(Supplied passage):
Funerals involve a lot of various elements, from the casket to the associated transport, but we seldom stop to think about the environment. With all of this going on, funerals must surely affect the world around them in some way or another. Here’s a closer look at how funerals change or influence the environment.
While a single casket itself is not that much of a problem, the amount of funerals taking place makes the choice of material used in caskets an issue. As items that can only be used once, there is no recycling or reusing of these resources and, unfortunately, the traditional material of choice is either wood or metal. While this is something that’s declining, the numbers are still quite large. One estimate from the Green Burial Council (GBC) suggests around 64,500 tons of steel and 30 million feet of hardwood boards were required for caskets in 2014 alone. All of these materials take their toll on Mother Nature. Steel must be forged (from metals that are either recycled or mined) and wood can either be recycled or cut down in forests. In any case, these items end up buried underground, where they can no longer be used again.

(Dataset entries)

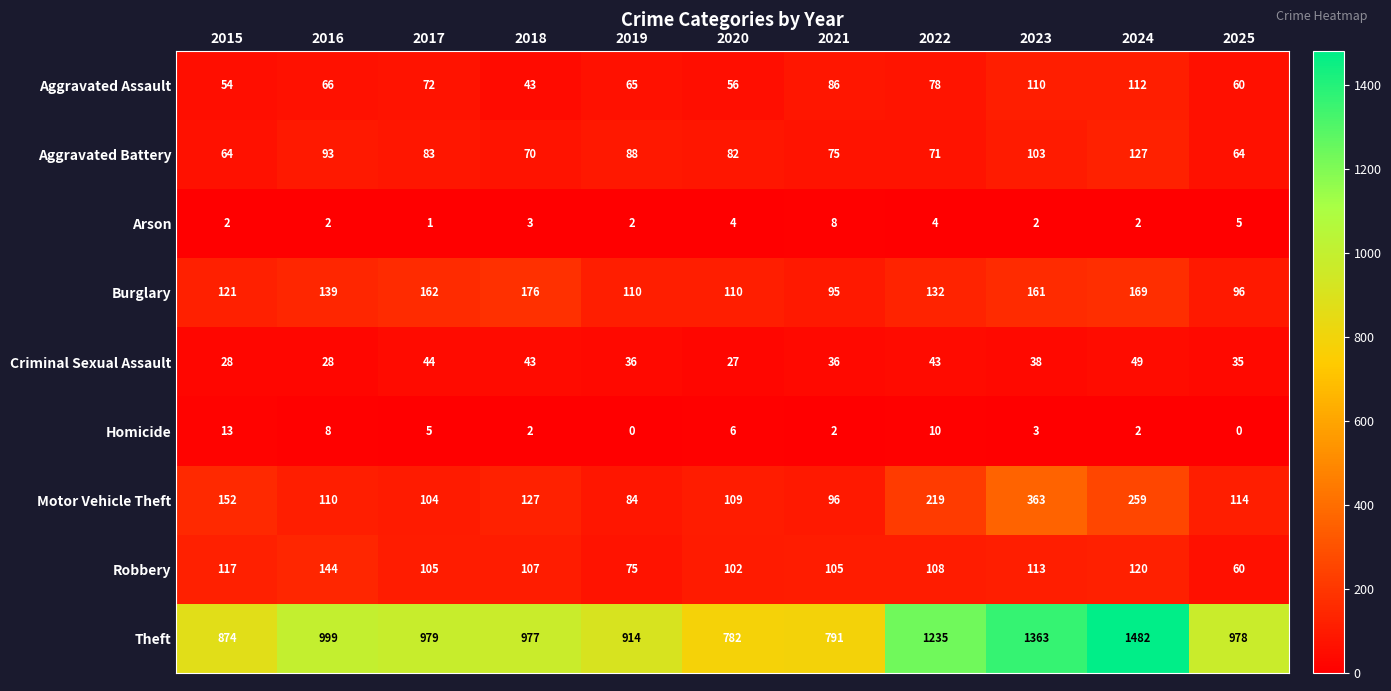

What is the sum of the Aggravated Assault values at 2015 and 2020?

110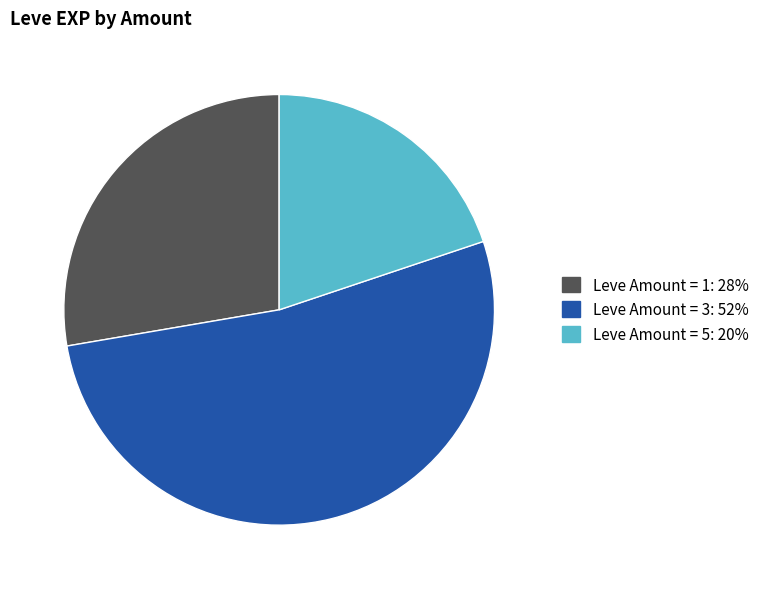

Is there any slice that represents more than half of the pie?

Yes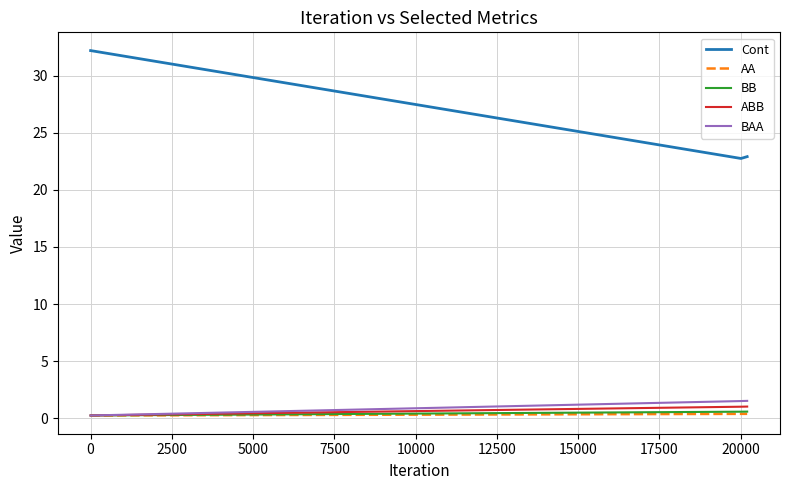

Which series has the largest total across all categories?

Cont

(Tasks to complete):
1 - In the passage on funerals and the environment, how much steel does the Green Burial Council estimate was needed for caskets in 2014?
2 - Render this sentence from the funeral passage in Spanish: "All of these materials take their toll on Mother Nature."
3 - Write out the stretch of the funeral passage from "While a single" through "be used again.".

(Response list):
1 - Around 64,500 tons

2 - Todos estos materiales pasan factura a la Madre Naturaleza.

3 -
While a single casket itself is not that much of a problem, the amount of funerals taking place makes the choice of material used in caskets an issue. As items that can only be used once, there is no recycling or reusing of these resources and, unfortunately, the traditional material of choice is either wood or metal. While this is something that’s declining, the numbers are still quite large. One estimate from the Green Burial Council (GBC) suggests around 64,500 tons of steel and 30 million feet of hardwood boards were required for caskets in 2014 alone. All of these materials take their toll on Mother Nature. Steel must be forged (from metals that are either recycled or mined) and wood can either be recycled or cut down in forests. In any case, these items end up buried underground, where they can no longer be used again.